Information shown Start Marker

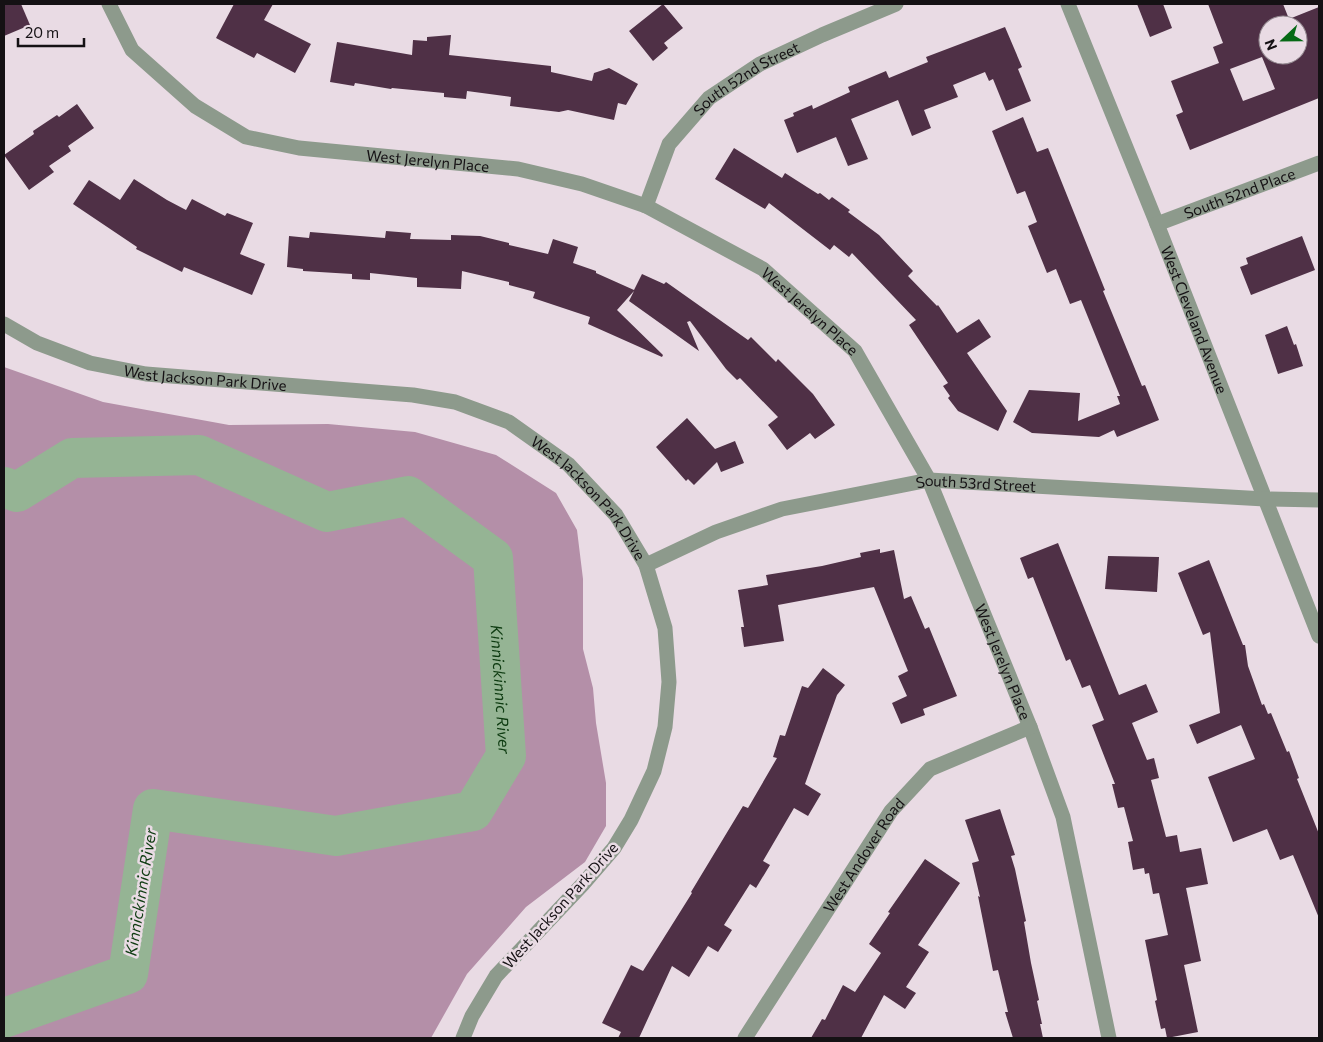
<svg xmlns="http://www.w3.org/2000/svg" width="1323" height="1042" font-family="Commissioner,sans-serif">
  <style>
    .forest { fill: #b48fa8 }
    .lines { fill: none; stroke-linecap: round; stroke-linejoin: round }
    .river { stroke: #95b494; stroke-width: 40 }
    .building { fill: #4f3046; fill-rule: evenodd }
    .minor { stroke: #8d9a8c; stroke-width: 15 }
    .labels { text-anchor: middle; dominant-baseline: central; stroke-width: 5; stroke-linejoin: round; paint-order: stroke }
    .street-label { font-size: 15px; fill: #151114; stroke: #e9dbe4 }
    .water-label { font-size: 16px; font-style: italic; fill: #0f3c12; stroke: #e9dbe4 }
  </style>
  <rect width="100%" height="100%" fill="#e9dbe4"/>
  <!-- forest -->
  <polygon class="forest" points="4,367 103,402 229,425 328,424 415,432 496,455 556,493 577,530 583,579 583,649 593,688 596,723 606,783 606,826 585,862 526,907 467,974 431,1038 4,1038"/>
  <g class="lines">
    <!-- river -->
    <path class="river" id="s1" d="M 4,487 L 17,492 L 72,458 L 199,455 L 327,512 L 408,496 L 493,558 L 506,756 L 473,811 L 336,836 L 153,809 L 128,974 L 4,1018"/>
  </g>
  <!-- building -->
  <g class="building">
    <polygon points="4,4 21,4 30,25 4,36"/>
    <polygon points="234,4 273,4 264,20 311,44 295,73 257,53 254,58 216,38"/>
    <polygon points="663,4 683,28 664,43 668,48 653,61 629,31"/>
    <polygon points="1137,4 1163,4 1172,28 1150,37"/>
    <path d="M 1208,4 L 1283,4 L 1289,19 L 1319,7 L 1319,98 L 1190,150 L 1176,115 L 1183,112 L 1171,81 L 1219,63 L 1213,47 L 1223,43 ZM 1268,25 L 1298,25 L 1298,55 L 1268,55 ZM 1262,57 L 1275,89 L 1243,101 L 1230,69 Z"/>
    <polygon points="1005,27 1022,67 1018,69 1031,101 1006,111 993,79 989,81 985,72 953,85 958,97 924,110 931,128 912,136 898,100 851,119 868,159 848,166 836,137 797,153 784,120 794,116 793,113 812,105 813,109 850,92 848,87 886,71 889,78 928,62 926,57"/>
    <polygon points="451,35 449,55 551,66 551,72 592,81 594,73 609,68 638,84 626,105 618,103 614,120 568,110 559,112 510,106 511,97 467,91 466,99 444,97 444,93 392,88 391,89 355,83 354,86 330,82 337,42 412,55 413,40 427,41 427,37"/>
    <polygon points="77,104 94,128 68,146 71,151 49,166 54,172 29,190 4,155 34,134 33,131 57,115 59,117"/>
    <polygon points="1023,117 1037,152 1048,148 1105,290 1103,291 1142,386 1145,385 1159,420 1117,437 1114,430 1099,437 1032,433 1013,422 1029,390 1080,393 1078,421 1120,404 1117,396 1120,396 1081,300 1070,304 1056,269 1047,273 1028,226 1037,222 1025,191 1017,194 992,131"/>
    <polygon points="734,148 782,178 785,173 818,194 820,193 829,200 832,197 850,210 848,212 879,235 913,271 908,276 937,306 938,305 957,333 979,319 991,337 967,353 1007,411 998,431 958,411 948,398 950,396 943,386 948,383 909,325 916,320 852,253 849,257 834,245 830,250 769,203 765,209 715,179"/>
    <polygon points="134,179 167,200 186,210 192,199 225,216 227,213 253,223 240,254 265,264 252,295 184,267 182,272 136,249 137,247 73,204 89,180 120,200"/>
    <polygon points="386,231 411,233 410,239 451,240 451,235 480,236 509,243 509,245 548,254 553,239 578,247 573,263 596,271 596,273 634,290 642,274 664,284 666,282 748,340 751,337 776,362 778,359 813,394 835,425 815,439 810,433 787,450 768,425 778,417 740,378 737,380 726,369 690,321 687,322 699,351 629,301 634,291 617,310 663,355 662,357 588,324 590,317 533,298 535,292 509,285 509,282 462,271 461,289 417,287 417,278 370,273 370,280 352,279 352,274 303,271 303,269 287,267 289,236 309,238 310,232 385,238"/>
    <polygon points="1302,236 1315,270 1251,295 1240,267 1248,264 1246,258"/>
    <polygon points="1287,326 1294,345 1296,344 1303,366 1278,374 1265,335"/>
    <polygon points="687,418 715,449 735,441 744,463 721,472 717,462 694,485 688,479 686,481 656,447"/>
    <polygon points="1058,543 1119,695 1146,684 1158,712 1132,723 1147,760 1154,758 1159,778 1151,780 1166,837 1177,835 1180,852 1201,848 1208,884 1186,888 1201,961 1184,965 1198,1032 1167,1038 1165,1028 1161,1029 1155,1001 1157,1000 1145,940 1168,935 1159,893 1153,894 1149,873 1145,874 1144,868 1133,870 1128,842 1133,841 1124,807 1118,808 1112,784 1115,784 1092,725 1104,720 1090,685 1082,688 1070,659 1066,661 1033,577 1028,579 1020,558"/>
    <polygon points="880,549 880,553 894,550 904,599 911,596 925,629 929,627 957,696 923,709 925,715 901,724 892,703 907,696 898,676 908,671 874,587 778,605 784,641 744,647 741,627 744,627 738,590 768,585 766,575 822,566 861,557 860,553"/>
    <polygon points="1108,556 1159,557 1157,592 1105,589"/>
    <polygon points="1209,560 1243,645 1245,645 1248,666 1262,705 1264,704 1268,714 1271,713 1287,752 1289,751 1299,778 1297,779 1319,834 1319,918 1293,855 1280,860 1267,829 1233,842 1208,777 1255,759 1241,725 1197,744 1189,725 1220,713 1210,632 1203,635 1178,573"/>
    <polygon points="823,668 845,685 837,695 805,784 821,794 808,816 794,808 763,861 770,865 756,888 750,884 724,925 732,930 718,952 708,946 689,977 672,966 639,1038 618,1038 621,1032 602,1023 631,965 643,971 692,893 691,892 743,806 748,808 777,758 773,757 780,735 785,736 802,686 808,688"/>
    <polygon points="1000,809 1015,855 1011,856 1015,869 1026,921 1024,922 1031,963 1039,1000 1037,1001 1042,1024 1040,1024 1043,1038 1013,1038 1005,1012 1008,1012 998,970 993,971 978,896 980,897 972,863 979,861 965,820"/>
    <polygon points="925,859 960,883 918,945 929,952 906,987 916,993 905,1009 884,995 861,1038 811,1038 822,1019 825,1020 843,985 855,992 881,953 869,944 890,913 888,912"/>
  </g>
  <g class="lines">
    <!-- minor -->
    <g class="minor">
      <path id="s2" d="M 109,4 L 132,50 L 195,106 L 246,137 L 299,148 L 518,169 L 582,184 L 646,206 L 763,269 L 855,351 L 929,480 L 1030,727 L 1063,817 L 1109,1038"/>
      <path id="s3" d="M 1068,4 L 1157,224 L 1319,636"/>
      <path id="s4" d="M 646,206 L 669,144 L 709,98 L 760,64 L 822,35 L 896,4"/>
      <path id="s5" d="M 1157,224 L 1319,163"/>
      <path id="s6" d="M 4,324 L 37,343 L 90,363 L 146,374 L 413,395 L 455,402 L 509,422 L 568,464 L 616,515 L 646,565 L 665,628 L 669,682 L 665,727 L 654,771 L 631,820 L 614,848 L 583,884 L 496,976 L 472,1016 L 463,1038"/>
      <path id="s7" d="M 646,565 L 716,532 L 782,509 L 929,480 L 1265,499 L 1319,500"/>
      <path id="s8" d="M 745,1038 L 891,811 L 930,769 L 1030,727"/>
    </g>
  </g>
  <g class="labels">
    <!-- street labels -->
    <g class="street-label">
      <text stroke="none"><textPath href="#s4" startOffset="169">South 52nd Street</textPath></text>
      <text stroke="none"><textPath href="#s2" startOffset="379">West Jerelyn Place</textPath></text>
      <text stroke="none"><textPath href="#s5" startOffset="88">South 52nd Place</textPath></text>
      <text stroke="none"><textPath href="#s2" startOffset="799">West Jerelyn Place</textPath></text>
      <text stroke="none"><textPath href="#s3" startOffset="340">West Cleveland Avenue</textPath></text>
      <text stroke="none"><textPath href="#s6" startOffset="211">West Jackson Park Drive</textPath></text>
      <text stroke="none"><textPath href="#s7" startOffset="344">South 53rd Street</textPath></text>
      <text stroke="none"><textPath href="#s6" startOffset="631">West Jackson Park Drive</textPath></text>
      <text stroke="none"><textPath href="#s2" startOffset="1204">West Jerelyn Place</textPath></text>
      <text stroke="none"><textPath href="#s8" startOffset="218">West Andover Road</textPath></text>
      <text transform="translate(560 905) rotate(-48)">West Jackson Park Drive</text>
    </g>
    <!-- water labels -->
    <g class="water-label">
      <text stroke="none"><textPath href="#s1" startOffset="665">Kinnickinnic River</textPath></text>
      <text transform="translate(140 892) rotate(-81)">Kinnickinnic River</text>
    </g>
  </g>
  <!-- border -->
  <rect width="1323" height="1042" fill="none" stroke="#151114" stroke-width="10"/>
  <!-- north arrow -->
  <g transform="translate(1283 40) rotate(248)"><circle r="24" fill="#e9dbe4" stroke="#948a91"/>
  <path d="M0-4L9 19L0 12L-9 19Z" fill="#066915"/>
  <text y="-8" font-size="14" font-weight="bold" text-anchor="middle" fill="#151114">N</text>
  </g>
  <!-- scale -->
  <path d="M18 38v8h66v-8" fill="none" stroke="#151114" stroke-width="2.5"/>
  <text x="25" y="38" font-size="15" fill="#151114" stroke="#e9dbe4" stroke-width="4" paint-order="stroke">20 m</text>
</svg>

Information shown End Marker

• Work to be completed: Reproduce verbatim only the lines from the one holding "<!-- north arrow -->" through the end of the records.

• Exercise output:
  <!-- north arrow -->
  <g transform="translate(1283 40) rotate(248)"><circle r="24" fill="#e9dbe4" stroke="#948a91"/>
  <path d="M0-4L9 19L0 12L-9 19Z" fill="#066915"/>
  <text y="-8" font-size="14" font-weight="bold" text-anchor="middle" fill="#151114">N</text>
  </g>
  <!-- scale -->
  <path d="M18 38v8h66v-8" fill="none" stroke="#151114" stroke-width="2.5"/>
  <text x="25" y="38" font-size="15" fill="#151114" stroke="#e9dbe4" stroke-width="4" paint-order="stroke">20 m</text>
</svg>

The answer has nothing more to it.